17.2.14

Callimaco, il realista, e i pregiudizi sull’ellenismo (Jolanda Insana)

Nel 1990, su “la talpa libri” del “manifesto”, in occasione di una nuova edizione degli Epigrammi di Callimaco (trad. di Alceste Angelini, Einaudi), apparvero la breve biografia del poeta e l’accurata recensione redatte da Jolanda Insana, poeta messinese. Riprendo l’una e l’altra. (S.L.L.) 
Callimaco di Cirene
Nato a Cirene poco prima del 300, Callimaco, figlio di Batto come l'omonimo fondatore della città, si trasferisce presto ad Alessandria dove per mantenersi agli studi fa il maestro elementare nel sobborgo di Eleusi. Finché non viene chiamato a corte con l'incarico di riordinare e catalogare le opere della Biblioteca di cui non fu mai direttore. (Sulle vicende della Biblioteca di Alessandria è avvincente il racconto di Luciano Canfora, La biblioteca scomparsa, appena ristampato da Sellerio). Nel 246/45 dedica alla moglie di Tolomeo III Evergete, sua conterranea, La chioma di Berenice», l'epilogo cioè degli «Aitia», nota fin dall'antichità nella traduzione di Catullo (carme LXVI). Muore intorno al 240. Delle varie e numerosissime opere di Callimaco, 800 secondo gli antichi, in versi e in prosa, ci restano Moltissimi titoli, alcuni riassunti, i sei «Inni» (tradotti, insieme a «La chioma di Berenice», da Valeria Gigante Lanzara, nel 1984 per Garzanti), gli «Epigrammi», alcuni «Giambi», frammenti dei poemi «Aitia» e «Ecale», nonché dei 120 libri dei «Pìnakes», le tavole del catalogo.
Gli Epigrammi

Sono davvero duecento per ogni secolo, anche se specialissimi, i lettori di Callimaco, come sostiene Montale (chissà poi chi l'ha scritto!) nella Farfalla di Dinard? I poeti esagerano, si sa, e se i lettori di poesia sono scarsi, sono però meno scarsi di quanto si voglia far credere, volendo far credere che nei canti si perde tempo, e non nei conti.

Voci archiviate:
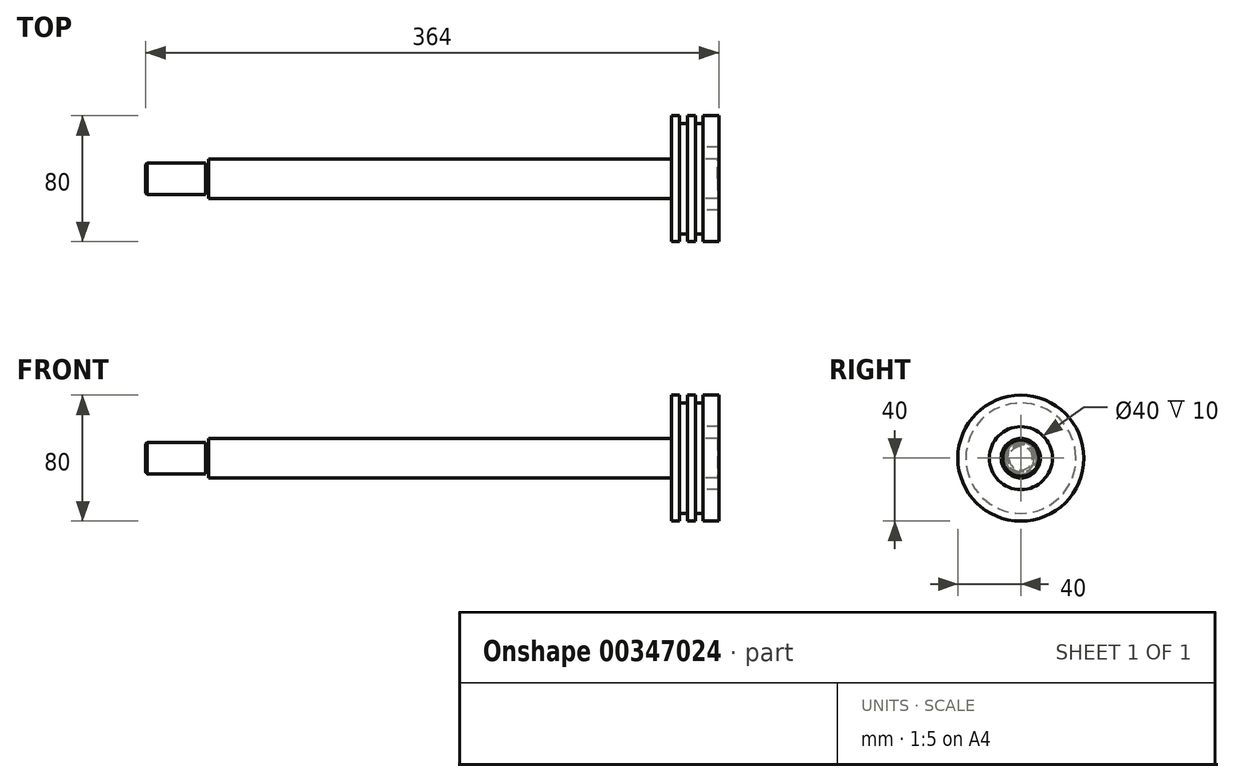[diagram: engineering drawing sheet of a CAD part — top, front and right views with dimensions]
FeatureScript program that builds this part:
annotation { "Feature Type Name" : "Feature", "Feature Type Description" : "" }
export const myFeature = defineFeature(function(context is Context, id is Id, definition is map)
    precondition{}
    {
        {
            var Q0;
            Q0=qCreatedBy(makeId("Front.planeOp"),FACE);
            var sketch = newSketch(context, id + "F0", { "sketchPlane" : qUnion([Q0])});
            skLineSegment(sketch, "E0.0", {"start": v(0, 12.5) * mm, "end": v(294, 12.5) * mm});
            skLineSegment(sketch, "E1", {"start": v(0, 7.5) * mm, "end": v(0, 12.5) * mm});
            skLineSegment(sketch, "E2", {"start": v(324, 12.5) * mm, "end": v(324, 0) * mm});
            skLineSegment(sketch, "E3.0", {"start": v(294, 40) * mm, "end": v(299, 40) * mm});
            skLineSegment(sketch, "E4.0", {"start": v(314, 12.5) * mm, "end": v(314, 20) * mm});
            skLineSegment(sketch, "E5.0", {"start": v(309, 35) * mm, "end": v(309, 40) * mm});
            skLineSegment(sketch, "E6.0", {"start": v(304, 35) * mm, "end": v(304, 40) * mm});
            skLineSegment(sketch, "E7.0", {"start": v(299, 35) * mm, "end": v(299, 40) * mm});
            skLineSegment(sketch, "E8.2", {"start": v(299, 35) * mm, "end": v(304, 35) * mm});
            skLineSegment(sketch, "E9.trimOffspring", {"start": v(314, 40) * mm, "end": v(324, 40) * mm});
            skLineSegment(sketch, "E10.trimOffspring", {"start": v(304, 40) * mm, "end": v(309, 40) * mm});
            skLineSegment(sketch, "E11.0", {"start": v(294, 12.5) * mm, "end": v(294, 40) * mm});
            skLineSegment(sketch, "E12.trimOffspring", {"start": v(314, 35) * mm, "end": v(314, 40) * mm});
            skLineSegment(sketch, "E13.trimOffspring", {"start": v(309, 35) * mm, "end": v(314, 35) * mm});
            skLineSegment(sketch, "E14.trimOffspring", {"start": v(314, 12.5) * mm, "end": v(324, 12.5) * mm});
            skLineSegment(sketch, "E15.0", {"start": v(-2, 7.5) * mm, "end": v(0, 7.5) * mm});
            skLineSegment(sketch, "E16.0", {"start": v(-2, 7.5) * mm, "end": v(-2, 10) * mm});
            skLineSegment(sketch, "E17.trimOffspring", {"start": v(0, 7.5) * mm, "end": v(0, 73.4) * mm, "construction": true});
            skLineSegment(sketch, "E18.0", {"start": v(-2, 10) * mm, "end": v(-40, 10) * mm});
            skLineSegment(sketch, "E19", {"start": v(-40, 10) * mm, "end": v(-40, 0) * mm});
            skLineSegment(sketch, "E20", {"start": v(-40, 0) * mm, "end": v(324, 0) * mm});
            skLineSegment(sketch, "E21", {"start": v(324, 40) * mm, "end": v(324, 20) * mm});
            skLineSegment(sketch, "E22", {"start": v(324, 20) * mm, "end": v(314, 20) * mm});
            skSolve(sketch);
        }
        {
            var Q0;
            Q0=makeQuery(id+"F0.imprint","IMPRINT",FACE,{"disambiguationData":[TD([[makeQuery(id+"F0.imprint","IMPRINT",EDGE,{"derivedFrom":sQuery(id+"F0.wireOp",EDGE,"E0.0")}),-1.0]])]});
            var Q1;
            Q1=sQuery(id+"F0.wireOp",EDGE,"E20");
            revolve(context, id + "F1", {"entities" : qUnion([Q0]), "axis" : qUnion([Q1]), "revolveType" : RevolveType.FULL});
        }
        {
            var Q0;
            Q0=makeQuery(id+"F1.opRevolve","SWEPT_EDGE",EDGE,{"disambiguationData":[OSD([sQuery(id+"F0.wireOp",EDGE,"E15.0"),sQuery(id+"F0.wireOp",EDGE,"E16.0")])]});
            var Q1;
            Q1=makeQuery(id+"F1.opRevolve","SWEPT_EDGE",EDGE,{"disambiguationData":[OSD([sQuery(id+"F0.wireOp",EDGE,"E18.0"),sQuery(id+"F0.wireOp",EDGE,"E19")])]});
            chamfer(context, id + "F2", {"entities" : qUnion([Q0, Q1]), "width" : 1 * mm, "tangentPropagation" : true});
        }
        {
            var Q0;
            Q0=makeQuery(id+"F1.opRevolve","SWEPT_EDGE",EDGE,{"disambiguationData":[OSD([sQuery(id+"F0.wireOp",EDGE,"E2"),sQuery(id+"F0.wireOp",EDGE,"E14.trimOffspring")])]});
            var Q1;
            Q1=makeQuery(id+"F1.opRevolve","SWEPT_EDGE",EDGE,{"disambiguationData":[OSD([sQuery(id+"F0.wireOp",EDGE,"RXzYf0xF-ZaW4-j8hk-B8iR-eg3UiJspn1rt"),sQuery(id+"F0.wireOp",EDGE,"1edb6dcb-366a-45e7-8591-0f7d55113d93.trimOffspring")])]});
            chamfer(context, id + "F3", {"entities" : qUnion([Q0, Q1]), "width" : 1 * mm, "tangentPropagation" : true});
        }
    });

__Operazioni da eseguire__:
A: Trascrivi senza alcuna modifica il tratto del testo su Callimaco che va da "Sono davvero duecento" fino a "non nei conti.".
B: Traduci in inglese la seguente frase del testo su Callimaco: "I poeti esagerano, si sa, e se i lettori di poesia sono scarsi, sono però meno scarsi di quanto si voglia far credere, volendo far credere che nei canti si perde tempo, e non nei conti."
C: Prosegui la recensione sugli Epigrammi di Callimaco a partire dall'ultima frase riportata.

__Soluzioni degli esercizi__:
A:
Sono davvero duecento per ogni secolo, anche se specialissimi, i lettori di Callimaco, come sostiene Montale (chissà poi chi l'ha scritto!) nella Farfalla di Dinard? I poeti esagerano, si sa, e se i lettori di poesia sono scarsi, sono però meno scarsi di quanto si voglia far credere, volendo far credere che nei canti si perde tempo, e non nei conti.

B: Poets exaggerate, as everyone knows, and if readers of poetry are scarce, they are nonetheless less scarce than some would have us believe, wanting us to believe that time is wasted on songs and not on sums.

C:
Su Callimaco ha pesato e pesa tuttora la pregiudizievole contrapposizione tra mezzogiorno ellenico e tramonto ellenistico, tra solarità e crepuscolo. Succede infatti che pensando alla letteratura ellenistica, il pensiero dei più corre, anzi non corre e resta fisso, al concetto di decadenza, in evidente contrasto con l'idea che si ha invece delle arti visive. Tant'è che i pezzi più famosi (non da duecento spettatori) sono tutti ellenistici come la Venere di Milo o la Nike di Samotracia.
E non solo. Tutta l'estetica, la teorizzazione dell'arte ellenica poggia su un pezzo ellenistico, francamente brutto, il Laocoonte che poi è copia romana di un originale in bronzo del II sec. a.C: tronfio e teatrale, esteriore e ridondante, che tutto si muove e in realtà non si muove per niente, è diventato però modello esemplare di classicità. E pure è l'equivalente delle Argonautiche di Apollonio Rodio. Com'è allora che l'arte è bella classica e misurata (e tutti lì a vedere la Venere la Nike), e la scrittura è brutta superflua e decadente (e tutti lì a non leggere)? Trionfo del luogo comune che inneggia allo spettacolo di facile accesso, e tutti in fila per l'orgia collettiva della visione dove non si vede niente? e la gente avanzando a marce forzate di piccoli passi collassa, non perché colpita dal 'bello' (tutto un falso la sindrome di Stendhal) ma perché manca l'aria, e quel po' che arriva ai polmoni sa di chiuso al naso e non arriva alla testa.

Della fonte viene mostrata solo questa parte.